Look around you. How many plastic items do you see? If you are like most people, there are probably a lot.
Research shows that people recycle only nine percent of plastic wastes. The rest — water bottles, pens, shopping bags — can end up in our water, air and soil. Exposed to light and waves, plastic breaks down into teeny-tiny bits. Known as microplastics, they have become a growing concern. That’s partly because when they end up in the environment, they also can end up in animals, our food and our drinking water.
The most recent estimate suggests that Americans alone eat or drink some 70,000 of these polluting microplastic bits each year.
Discarded plastic is not the only source of them. Some bits are made on purpose, for use in skin-care products and toothpaste. They’re used to scrub away dead skin and cavity-causing material on teeth. When we shower or rinse our mouths, those microplastics go down the drain. From there, they end up in our waterways.
Researchers have even shown that washing clothes made of fleece and other types of plastic sheds bits of lint. Those fibers also go down the drains and into the water.
Scientists began reporting microplastics in the ocean as far back as the 1970s. Since then, several hundred studies have shown that microplastics taint the environment. This includes the world’s oceans, lakes and rivers.
But research is underway to slow the growth of this pollution — and perhaps clean up some of what’s already out there.
The problem with plastics
Our drinking water comes from lakes, rivers and groundwater aquifers. Any of these may be tainted with microplastics. Our bodies will pee out plastics we’ve ingested, but no one knows how long it takes for them to move through the body, says Sam Athey. She studies sources of microplastics at the University of Toronto in Canada. The longer microplastics stay in our bodies, she says, the greater our exposure to them.
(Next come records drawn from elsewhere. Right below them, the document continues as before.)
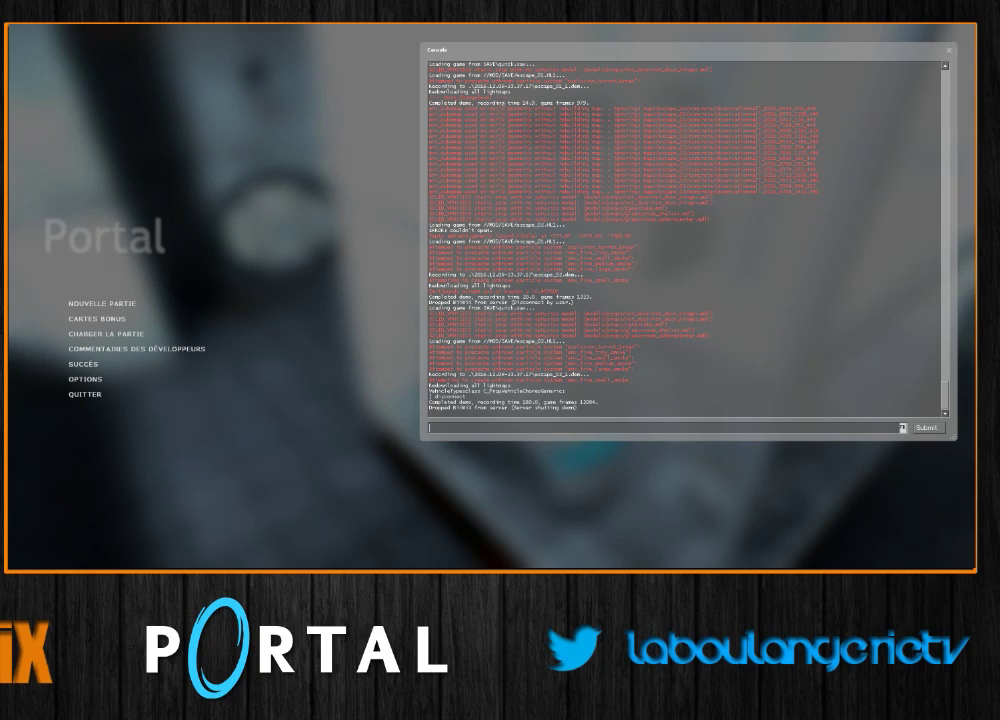
{"keys": [], "mouse": [], "events": [[67, "mouse_right", "up"]]}
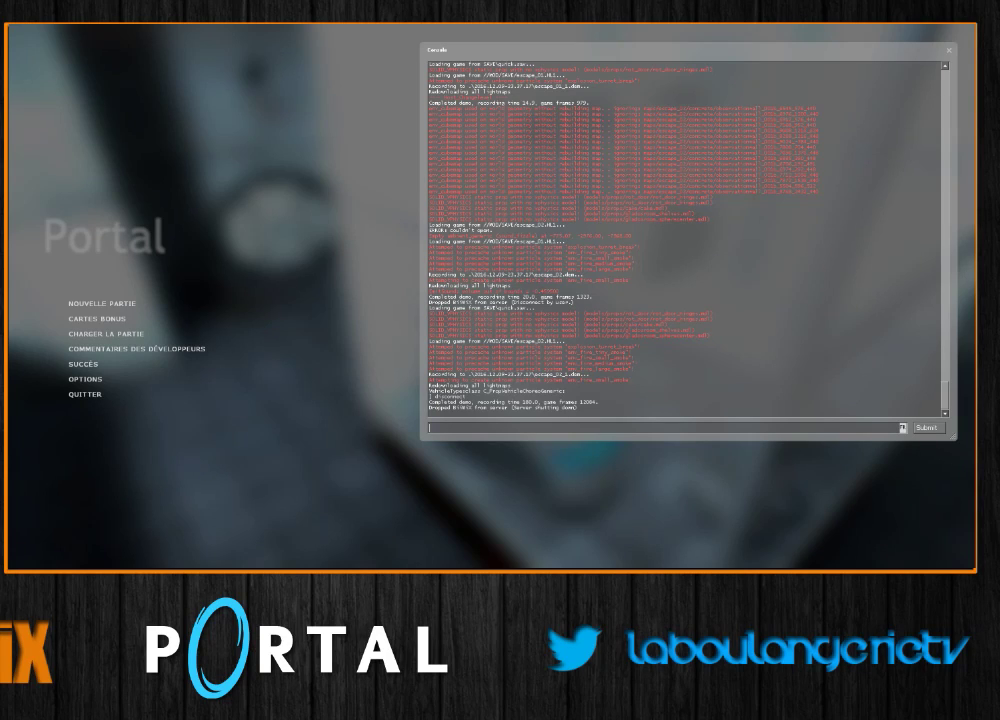
{"keys": [], "mouse": [], "events": [[350, "mouse_right", "down"], [433, "mouse_right", "up"]]}
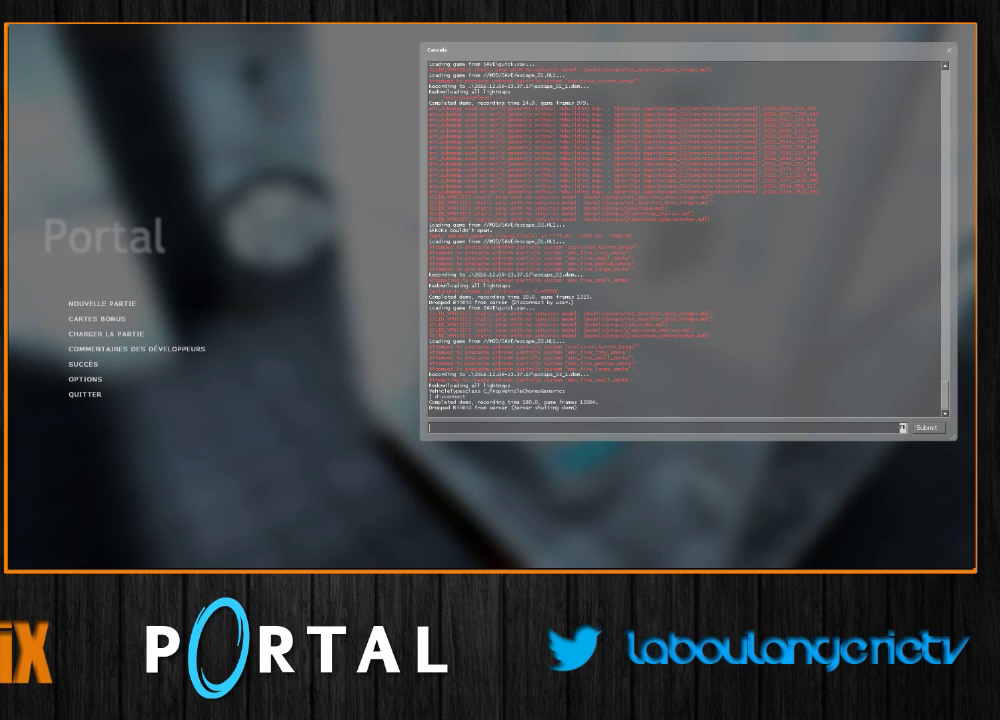
{"keys": [], "mouse": [], "events": []}
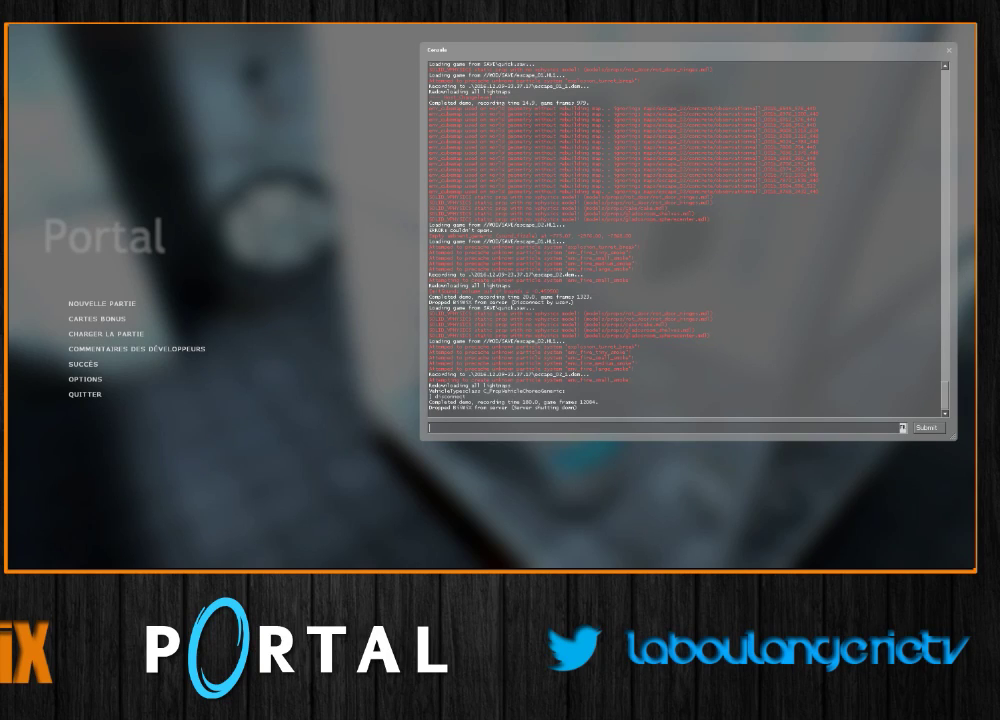
{"keys": [], "mouse": [], "events": []}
Researchers don’t yet know the risks, says Athey. But she finds reasons to be cautious. One is that plastic is made from oil and includes many different petroleum-based ingredients. Scientists don’t yet know how many of these might be toxic.
Ingredients in some plastics, such as polyvinyl chloride, can cause cancer. And phthalates (THAAL-aytes) — used to soften some types of plastics — can mimic the activity of hormones. These false hormones can cause unexpected changes in how cells grow and develop. Such changes may lead to disease.
Plastic also can soak up pollution like a sponge. The pesticide DDT and PCBs (a type of insulating fluid) are two types of toxic pollution found in plastics floating in the ocean.
Plastic bits also have been turning up in fish, birds, corals and other aquatic animals. That’s a problem because plastic does not provide the energy and nutrients these creatures need to grow and thrive.